* begin ENTRIES SUPPLIED *

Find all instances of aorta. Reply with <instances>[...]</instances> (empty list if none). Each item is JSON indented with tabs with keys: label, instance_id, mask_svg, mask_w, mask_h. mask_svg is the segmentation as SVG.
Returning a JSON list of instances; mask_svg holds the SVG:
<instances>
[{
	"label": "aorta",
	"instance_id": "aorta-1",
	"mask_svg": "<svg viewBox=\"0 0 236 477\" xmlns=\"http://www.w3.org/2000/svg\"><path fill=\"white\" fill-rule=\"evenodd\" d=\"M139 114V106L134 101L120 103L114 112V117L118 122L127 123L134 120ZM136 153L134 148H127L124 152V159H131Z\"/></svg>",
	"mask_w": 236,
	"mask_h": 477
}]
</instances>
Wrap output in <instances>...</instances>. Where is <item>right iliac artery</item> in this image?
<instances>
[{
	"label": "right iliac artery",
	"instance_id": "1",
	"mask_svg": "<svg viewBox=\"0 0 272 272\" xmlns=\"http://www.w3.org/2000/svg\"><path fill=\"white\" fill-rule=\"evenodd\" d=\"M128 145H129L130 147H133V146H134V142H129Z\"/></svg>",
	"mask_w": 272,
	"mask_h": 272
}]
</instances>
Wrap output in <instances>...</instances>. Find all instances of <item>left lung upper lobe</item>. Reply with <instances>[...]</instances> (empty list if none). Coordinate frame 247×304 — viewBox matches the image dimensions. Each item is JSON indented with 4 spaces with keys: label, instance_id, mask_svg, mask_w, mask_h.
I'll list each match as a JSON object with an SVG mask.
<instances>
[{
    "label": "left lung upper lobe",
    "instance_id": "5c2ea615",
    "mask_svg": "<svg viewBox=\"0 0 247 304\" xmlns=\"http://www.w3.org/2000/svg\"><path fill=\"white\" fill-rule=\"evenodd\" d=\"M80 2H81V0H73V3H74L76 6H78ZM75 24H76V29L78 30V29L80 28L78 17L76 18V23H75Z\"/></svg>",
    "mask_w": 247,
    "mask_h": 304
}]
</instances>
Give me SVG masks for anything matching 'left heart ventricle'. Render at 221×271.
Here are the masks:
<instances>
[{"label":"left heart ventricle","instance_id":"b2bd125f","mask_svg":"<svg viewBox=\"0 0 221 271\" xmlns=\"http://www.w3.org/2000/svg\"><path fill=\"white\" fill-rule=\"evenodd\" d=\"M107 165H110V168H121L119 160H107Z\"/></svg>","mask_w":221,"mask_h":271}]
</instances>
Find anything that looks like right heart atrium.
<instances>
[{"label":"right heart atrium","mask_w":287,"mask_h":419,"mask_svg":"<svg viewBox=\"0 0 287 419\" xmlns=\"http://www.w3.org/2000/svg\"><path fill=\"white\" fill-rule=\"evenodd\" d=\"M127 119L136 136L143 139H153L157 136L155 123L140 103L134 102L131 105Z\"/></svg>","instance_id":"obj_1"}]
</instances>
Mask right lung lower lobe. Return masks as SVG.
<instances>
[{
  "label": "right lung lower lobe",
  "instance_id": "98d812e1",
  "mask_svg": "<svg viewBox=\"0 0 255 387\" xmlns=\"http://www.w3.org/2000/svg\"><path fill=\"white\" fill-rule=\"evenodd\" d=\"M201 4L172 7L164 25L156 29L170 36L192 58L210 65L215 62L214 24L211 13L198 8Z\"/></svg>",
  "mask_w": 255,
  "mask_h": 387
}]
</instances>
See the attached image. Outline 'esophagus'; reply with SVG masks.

* end ENTRIES SUPPLIED *

Rewrite the rows starting at the one containing "Mask right lung" and ending with the last row, putting "Trace" in place of "Outline" and keeping everything else the same.

RESULT OF THE TASK:
Mask right lung lower lobe. Return masks as SVG.
<instances>
[{
  "label": "right lung lower lobe",
  "instance_id": "98d812e1",
  "mask_svg": "<svg viewBox=\"0 0 255 387\" xmlns=\"http://www.w3.org/2000/svg\"><path fill=\"white\" fill-rule=\"evenodd\" d=\"M201 4L172 7L164 25L156 29L170 36L192 58L210 65L215 62L214 24L211 13L198 8Z\"/></svg>",
  "mask_w": 255,
  "mask_h": 387
}]
</instances>
See the attached image. Trace 'esophagus'; reply with SVG masks.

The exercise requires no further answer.